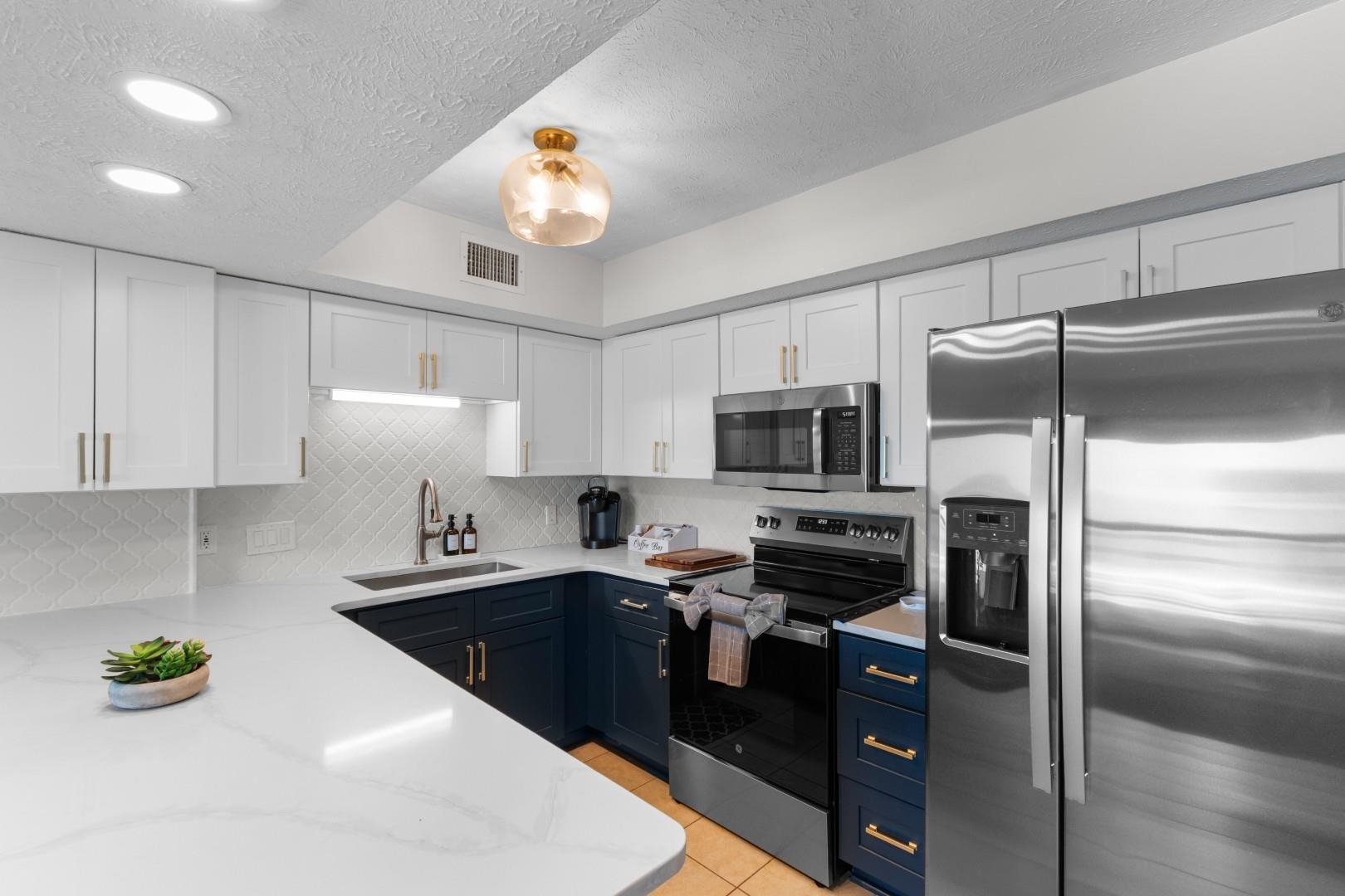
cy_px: 448
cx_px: 672
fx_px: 560
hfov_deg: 100.4
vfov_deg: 77.3
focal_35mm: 15
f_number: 4.5
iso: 100
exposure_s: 1/25
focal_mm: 10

> WHAT YOU NEED TO DO
Repeat the material line for line. Pictures stay out of the copy.

> EXERCISE RESPONSE
cy_px: 448
cx_px: 672
fx_px: 560
hfov_deg: 100.4
vfov_deg: 77.3
focal_35mm: 15
f_number: 4.5
iso: 100
exposure_s: 1/25
focal_mm: 10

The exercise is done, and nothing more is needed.